[Records excerpted from a collection]
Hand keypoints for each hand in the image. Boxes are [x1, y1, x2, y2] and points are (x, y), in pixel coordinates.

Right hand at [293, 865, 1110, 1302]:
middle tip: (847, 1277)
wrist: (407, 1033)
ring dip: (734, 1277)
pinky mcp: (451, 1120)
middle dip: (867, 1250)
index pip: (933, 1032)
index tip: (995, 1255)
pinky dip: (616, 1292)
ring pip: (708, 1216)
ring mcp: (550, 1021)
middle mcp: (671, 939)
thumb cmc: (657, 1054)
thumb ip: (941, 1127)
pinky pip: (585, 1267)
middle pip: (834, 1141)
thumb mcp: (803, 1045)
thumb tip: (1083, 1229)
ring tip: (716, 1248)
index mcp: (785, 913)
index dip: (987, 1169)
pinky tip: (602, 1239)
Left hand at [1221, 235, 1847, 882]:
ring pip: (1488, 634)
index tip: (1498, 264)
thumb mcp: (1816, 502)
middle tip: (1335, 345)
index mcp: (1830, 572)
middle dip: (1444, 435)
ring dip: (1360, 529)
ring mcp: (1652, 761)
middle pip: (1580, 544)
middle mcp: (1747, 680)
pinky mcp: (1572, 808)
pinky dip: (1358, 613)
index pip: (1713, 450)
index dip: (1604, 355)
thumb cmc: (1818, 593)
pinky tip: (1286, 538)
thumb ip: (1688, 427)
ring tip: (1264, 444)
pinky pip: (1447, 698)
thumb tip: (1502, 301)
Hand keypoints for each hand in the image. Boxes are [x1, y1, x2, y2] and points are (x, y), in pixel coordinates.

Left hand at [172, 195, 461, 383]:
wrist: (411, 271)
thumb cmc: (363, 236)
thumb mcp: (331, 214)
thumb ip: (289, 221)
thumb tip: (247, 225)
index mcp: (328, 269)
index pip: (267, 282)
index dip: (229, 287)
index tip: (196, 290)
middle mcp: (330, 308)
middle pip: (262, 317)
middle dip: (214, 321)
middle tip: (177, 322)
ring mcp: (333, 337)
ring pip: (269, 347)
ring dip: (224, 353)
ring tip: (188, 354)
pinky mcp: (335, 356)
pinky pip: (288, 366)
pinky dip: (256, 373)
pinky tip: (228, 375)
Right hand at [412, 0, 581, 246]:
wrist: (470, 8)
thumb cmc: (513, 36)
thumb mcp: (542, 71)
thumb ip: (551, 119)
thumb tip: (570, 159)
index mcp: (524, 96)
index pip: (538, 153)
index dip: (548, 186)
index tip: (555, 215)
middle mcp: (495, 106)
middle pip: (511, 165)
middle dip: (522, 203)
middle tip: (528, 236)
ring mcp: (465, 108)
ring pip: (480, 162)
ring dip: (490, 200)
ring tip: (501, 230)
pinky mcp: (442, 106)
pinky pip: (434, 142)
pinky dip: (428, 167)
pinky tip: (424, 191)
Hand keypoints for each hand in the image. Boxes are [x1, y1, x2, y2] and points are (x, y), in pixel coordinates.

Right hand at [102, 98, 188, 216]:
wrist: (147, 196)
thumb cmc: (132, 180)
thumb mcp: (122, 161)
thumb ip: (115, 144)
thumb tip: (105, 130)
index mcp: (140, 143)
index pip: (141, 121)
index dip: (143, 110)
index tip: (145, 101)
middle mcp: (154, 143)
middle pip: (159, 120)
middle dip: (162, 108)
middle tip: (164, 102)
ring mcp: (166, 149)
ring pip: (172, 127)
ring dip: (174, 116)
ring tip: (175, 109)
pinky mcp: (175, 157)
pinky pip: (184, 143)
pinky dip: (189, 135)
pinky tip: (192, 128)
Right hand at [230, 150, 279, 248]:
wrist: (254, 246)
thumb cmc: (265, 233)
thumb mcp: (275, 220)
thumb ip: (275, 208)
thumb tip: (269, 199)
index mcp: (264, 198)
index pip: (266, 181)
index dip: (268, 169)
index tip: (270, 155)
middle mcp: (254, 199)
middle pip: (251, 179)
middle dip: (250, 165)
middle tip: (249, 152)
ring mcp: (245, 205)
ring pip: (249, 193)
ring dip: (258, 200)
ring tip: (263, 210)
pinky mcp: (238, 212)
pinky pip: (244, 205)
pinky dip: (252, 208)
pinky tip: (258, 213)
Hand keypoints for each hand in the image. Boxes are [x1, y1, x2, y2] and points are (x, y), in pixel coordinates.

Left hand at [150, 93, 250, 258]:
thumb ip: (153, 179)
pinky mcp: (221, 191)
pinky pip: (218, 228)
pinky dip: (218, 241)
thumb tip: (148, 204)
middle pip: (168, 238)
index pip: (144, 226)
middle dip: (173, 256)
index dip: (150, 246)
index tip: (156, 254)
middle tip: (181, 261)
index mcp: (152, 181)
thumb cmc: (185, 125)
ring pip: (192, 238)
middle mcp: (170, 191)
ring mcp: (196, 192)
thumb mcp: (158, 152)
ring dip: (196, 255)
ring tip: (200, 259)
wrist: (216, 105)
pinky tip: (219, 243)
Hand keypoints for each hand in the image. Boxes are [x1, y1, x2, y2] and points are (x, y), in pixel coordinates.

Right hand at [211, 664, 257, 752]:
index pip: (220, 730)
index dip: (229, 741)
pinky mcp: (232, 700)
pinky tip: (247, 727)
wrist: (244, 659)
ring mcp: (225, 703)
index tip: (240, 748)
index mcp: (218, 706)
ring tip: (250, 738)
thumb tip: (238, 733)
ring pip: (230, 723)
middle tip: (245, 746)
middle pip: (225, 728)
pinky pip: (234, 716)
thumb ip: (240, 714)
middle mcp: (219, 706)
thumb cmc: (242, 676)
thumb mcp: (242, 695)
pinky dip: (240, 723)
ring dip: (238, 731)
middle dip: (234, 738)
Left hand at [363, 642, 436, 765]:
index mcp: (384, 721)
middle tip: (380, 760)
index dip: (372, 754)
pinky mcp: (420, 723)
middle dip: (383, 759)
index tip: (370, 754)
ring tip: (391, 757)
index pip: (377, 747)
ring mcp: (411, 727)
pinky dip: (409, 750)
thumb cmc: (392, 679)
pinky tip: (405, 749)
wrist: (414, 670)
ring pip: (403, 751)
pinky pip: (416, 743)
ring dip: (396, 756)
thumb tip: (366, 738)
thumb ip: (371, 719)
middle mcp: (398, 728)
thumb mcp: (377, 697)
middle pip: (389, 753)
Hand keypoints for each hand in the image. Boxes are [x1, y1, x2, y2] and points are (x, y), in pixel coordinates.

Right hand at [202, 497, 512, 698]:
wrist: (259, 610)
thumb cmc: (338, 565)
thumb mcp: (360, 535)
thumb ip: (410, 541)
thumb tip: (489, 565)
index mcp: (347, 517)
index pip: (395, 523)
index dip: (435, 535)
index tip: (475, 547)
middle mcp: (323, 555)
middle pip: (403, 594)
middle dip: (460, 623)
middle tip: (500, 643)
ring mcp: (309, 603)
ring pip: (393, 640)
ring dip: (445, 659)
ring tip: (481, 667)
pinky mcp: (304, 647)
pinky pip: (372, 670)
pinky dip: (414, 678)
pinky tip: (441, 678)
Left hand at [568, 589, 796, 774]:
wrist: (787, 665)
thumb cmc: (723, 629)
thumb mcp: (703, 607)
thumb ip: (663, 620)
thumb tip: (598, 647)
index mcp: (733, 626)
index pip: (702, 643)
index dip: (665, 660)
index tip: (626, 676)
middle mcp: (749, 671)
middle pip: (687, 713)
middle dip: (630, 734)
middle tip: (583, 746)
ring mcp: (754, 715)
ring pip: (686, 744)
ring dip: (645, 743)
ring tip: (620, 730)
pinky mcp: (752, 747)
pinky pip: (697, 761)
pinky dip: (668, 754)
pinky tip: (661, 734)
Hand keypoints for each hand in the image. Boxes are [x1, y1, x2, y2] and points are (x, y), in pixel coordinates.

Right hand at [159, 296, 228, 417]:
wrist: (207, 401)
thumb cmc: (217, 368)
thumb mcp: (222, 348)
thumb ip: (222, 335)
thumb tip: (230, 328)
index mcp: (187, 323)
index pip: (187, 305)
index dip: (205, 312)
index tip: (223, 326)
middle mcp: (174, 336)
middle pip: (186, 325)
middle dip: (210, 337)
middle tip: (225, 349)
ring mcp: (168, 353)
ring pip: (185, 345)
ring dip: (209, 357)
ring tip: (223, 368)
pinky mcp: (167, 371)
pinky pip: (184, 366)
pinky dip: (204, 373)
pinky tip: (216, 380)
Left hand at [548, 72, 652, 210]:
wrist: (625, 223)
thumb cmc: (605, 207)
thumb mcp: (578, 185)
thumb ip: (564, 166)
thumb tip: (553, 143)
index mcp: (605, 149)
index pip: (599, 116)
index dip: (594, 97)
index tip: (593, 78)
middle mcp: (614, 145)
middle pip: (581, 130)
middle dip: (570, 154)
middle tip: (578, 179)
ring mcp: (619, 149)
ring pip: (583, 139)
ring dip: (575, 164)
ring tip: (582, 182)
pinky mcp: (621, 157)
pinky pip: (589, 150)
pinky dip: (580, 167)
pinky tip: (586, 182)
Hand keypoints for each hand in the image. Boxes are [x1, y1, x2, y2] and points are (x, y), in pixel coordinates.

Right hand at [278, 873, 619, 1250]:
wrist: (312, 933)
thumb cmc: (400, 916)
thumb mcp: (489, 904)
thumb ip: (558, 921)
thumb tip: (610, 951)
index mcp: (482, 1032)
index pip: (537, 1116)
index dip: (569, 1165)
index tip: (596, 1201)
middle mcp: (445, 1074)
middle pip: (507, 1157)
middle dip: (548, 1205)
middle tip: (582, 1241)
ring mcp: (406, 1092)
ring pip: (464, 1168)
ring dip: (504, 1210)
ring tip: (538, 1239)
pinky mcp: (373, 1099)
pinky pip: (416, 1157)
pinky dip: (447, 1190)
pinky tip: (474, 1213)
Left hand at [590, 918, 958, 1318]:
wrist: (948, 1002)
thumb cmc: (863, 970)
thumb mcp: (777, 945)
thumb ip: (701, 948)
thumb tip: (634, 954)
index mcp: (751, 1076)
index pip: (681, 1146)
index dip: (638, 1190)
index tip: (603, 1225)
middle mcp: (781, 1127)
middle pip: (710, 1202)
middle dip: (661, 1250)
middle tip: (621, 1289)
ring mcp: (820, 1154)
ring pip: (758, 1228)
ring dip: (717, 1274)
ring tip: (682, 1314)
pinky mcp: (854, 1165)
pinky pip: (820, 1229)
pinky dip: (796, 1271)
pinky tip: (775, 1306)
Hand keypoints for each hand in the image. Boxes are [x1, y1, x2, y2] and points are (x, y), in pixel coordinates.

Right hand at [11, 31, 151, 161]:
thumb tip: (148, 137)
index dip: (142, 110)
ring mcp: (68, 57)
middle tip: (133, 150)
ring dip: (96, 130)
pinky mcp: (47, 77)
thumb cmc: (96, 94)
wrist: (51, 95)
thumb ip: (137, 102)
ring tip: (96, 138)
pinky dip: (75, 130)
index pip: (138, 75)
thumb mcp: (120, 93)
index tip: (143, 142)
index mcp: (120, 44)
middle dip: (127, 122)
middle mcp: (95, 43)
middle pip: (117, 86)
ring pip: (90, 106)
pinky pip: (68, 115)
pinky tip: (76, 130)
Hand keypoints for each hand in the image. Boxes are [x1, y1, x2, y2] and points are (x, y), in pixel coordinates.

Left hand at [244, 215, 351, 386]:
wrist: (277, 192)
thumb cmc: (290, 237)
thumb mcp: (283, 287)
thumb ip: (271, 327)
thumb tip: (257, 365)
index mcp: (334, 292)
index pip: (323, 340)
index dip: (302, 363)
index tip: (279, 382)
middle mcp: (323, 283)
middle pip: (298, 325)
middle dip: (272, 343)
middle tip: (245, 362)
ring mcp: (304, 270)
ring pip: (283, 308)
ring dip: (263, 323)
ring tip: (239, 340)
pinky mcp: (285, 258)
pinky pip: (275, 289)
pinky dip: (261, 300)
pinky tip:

Your goal - Check each line in the records above for the word "Left". Return those that have it.

Result of this exercise -
Left hand at [1221, 235, 1847, 882]:
Left hand at [172, 195, 461, 383]:
Left hand at [150, 93, 250, 258]:
Left hand at [363, 642, 436, 765]:
Left hand at [568, 589, 796, 774]:
Left hand at [548, 72, 652, 210]:
Left hand at [590, 918, 958, 1318]:
Left hand at [244, 215, 351, 386]:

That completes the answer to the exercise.